Tempo de envelhecimento, tecnologia e marketing ajudam a promover e sofisticar a autêntica cachaça brasileira
A caninha, que já foi sinônimo de bebida pouco nobre e de elaboração sem maiores cuidados, ganha cada vez mais aroma e sabor confiáveis – para orgulho de produtores e consumidores.
São os bebedores, aliás, os maiores responsáveis pela notável melhoria geral da qualidade da cachaça, branca ou envelhecida. Para satisfazê-los, iniciativas, como o Centro de Tecnologia em Cachaça, em Minas Gerais, têm permitido aos fabricantes acesso a níveis de conhecimento sobre o plantio, equipamentos e produção nunca antes imaginados.

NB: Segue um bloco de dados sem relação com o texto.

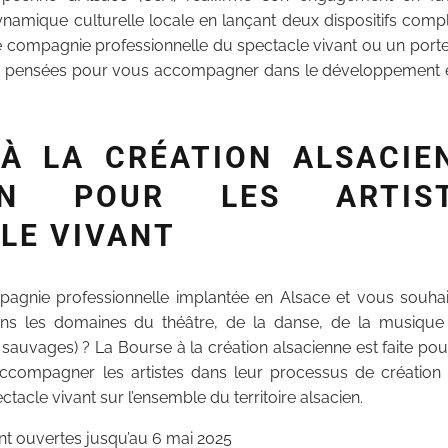
dynamique culturelle locale en lançant deux dispositifs com
compagnie professionnelle du spectacle vivant ou un porteu
nt pensées pour vous accompagner dans le développement et
À LA CRÉATION ALSACIE
LIN POUR LES ARTIS
LE VIVANT
agnie professionnelle implantée en Alsace et vous souhai
ans les domaines du théâtre, de la danse, de la musique
auvages) ? La Bourse à la création alsacienne est faite pour
accompagner les artistes dans leur processus de création 
acle vivant sur l’ensemble du territoire alsacien.
nt ouvertes jusqu’au 6 mai 2025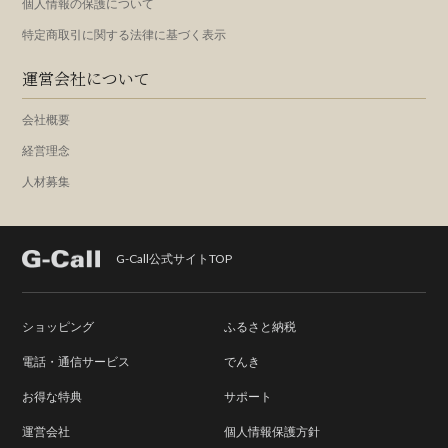
個人情報の保護について
特定商取引に関する法律に基づく表示
運営会社について
会社概要
経営理念
人材募集
G-Call公式サイトTOP
ショッピング
ふるさと納税
電話・通信サービス
でんき
お得な特典
サポート
運営会社
個人情報保護方針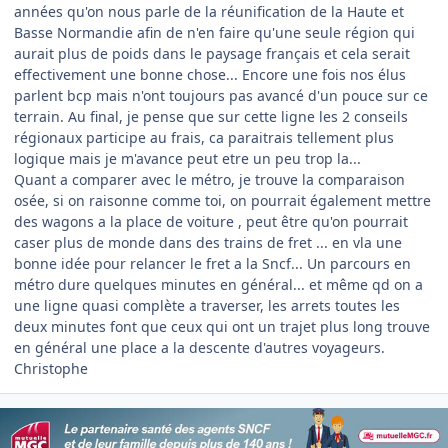
années qu'on nous parle de la réunification de la Haute et
Basse Normandie afin de n'en faire qu'une seule région qui
aurait plus de poids dans le paysage français et cela serait
effectivement une bonne chose... Encore une fois nos élus
parlent bcp mais n'ont toujours pas avancé d'un pouce sur ce
terrain. Au final, je pense que sur cette ligne les 2 conseils
régionaux participe au frais, ca paraitrais tellement plus
logique mais je m'avance peut etre un peu trop la...
Quant a comparer avec le métro, je trouve la comparaison
osée, si on raisonne comme toi, on pourrait également mettre
des wagons a la place de voiture , peut être qu'on pourrait
caser plus de monde dans des trains de fret ... en vla une
bonne idée pour relancer le fret a la Sncf... Un parcours en
métro dure quelques minutes en général... et même qd on a
une ligne quasi complète a traverser, les arrets toutes les
deux minutes font que ceux qui ont un trajet plus long trouve
en général une place a la descente d'autres voyageurs.
Christophe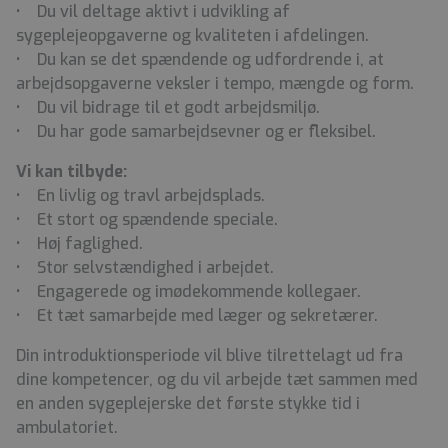
• Du vil deltage aktivt i udvikling af
sygeplejeopgaverne og kvaliteten i afdelingen.
• Du kan se det spændende og udfordrende i, at
arbejdsopgaverne veksler i tempo, mængde og form.
• Du vil bidrage til et godt arbejdsmiljø.
• Du har gode samarbejdsevner og er fleksibel.
Vi kan tilbyde:
• En livlig og travl arbejdsplads.
• Et stort og spændende speciale.
• Høj faglighed.
• Stor selvstændighed i arbejdet.
• Engagerede og imødekommende kollegaer.
• Et tæt samarbejde med læger og sekretærer.
Din introduktionsperiode vil blive tilrettelagt ud fra
dine kompetencer, og du vil arbejde tæt sammen med
en anden sygeplejerske det første stykke tid i
ambulatoriet.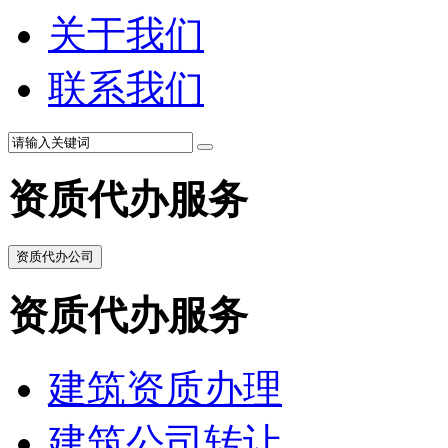
关于我们
联系我们
资质代办服务
资质代办公司
资质代办服务
建筑资质办理
建筑公司转让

E o resultado é sentido pelo olfato e paladar de quem aprecia nossa bebida por excelência.
Mas, de uns anos para cá, começaram a chegar ao mercado garrafas precedidas de marketing e preços igualmente nunca antes imaginados. E o espanto foi inevitável: elas realmente valem R$ 200, R$ 300 e até R$ 500? É o caso, por exemplo, de marcas como Vale Verde 12 anos, Sapucaia Real, Germana Heritage, Barão Reserva, Weber Haus Reserva Lote 48, Tonel 40, Armazém Vieira Ônix, Leblon ou Sagatiba Preciosa.
Para Rodrigo Ferreira, barman do badalado restaurante Mocotó, de São Paulo, “os preços são justos, pelo trabalho e pelo tempo de barricagem”. E o nó da questão está justamente nesse ponto, o do envelhecimento em madeira por longo tempo, segundo o pesquisador da área ambiental Eduardo Martins, por duas vezes presidente do Ibama e que se prepara para lançar nos próximos meses sua própria cachaça no mercado, a Encanto da Marquesa.
Elaborada em Taiobeiras, no Norte de Minas, cidade que faz parte da microrregião de Salinas, com métodos sustentáveis do plantio à destilação, a Encanto da Marquesa é de uma linhagem artesanal mais pura, em contraponto às cachaças industriais, que representam dois terços das vendas no Brasil.
Para Eduardo Martins, além do investimento em marketing das cachaças mais caras, pesa o fato de seus produtores usarem barris de carvalho para o envelhecimento. “Eles são muito mais caros que as madeiras nacionais. E quanto mais tempo ficam estagiando, mais cresce o custo de produção”,
Essa opção, segundo ele, “tem a ver com o gosto adquirido do consumidor por destilados importados, em sua imensa maioria oriundos do envelhecimento em carvalho”. Ele prega o uso controlado e sustentável da madeira nacional, sobretudo a castanheira ou o bálsamo, “que oferecem a verdadeira identidade de nossa cachaça”.
Outro que reage aos preços altos é Ronaldo Garcia da Costa, profundo conhecedor do assunto e dono da maior cachaçaria do Mercado Central de Belo Horizonte, ponto de peregrinação de quem procura os melhores produtos do Estado.
Segundo ele, a mais famosa cachaça do País, Havana, de Salinas, passou a atingir preços mirabolantes por ter-se tornado uma raridade, primeiro pelo embargo ao nome por parte do governo cubano – depois revogado – e em seguida pela morte de seu fabricante, o misterioso Anísio Santiago, que jamais permitia visitas ao alambique. Daí sua última produção passar a valer ouro.
No embalo, surgiram cachaças mais novas a preços de uísques 12 anos ou mais, o que, para o expert tradicionalista também não se justifica. “A caninha é uma bebida essencialmente artesanal, em que os costumes de pai para filho fazem a diferença”, afirma Costa. “E de preços modestos, compatíveis com o custo baixo de produção na escala familiar”.
Conversando com o fazendeiro José Alberto Fonseca, que ainda guarda com carinho uma cachaça que envelheceu em umburana, a impressão é de que as cachaças de rótulos bonitos, nascidos em escritórios de design e longe do ingênuo grafismo das marcas mais antigas, podem ser boas, mas parecem ser outro produto. Rum, talvez.
E, para apimentar a conversa, a lembrança de uma máxima entre os conhecedores de vinho: é mais inteligente comprar três garrafas de La Tâche do que uma de Romanée-Conti.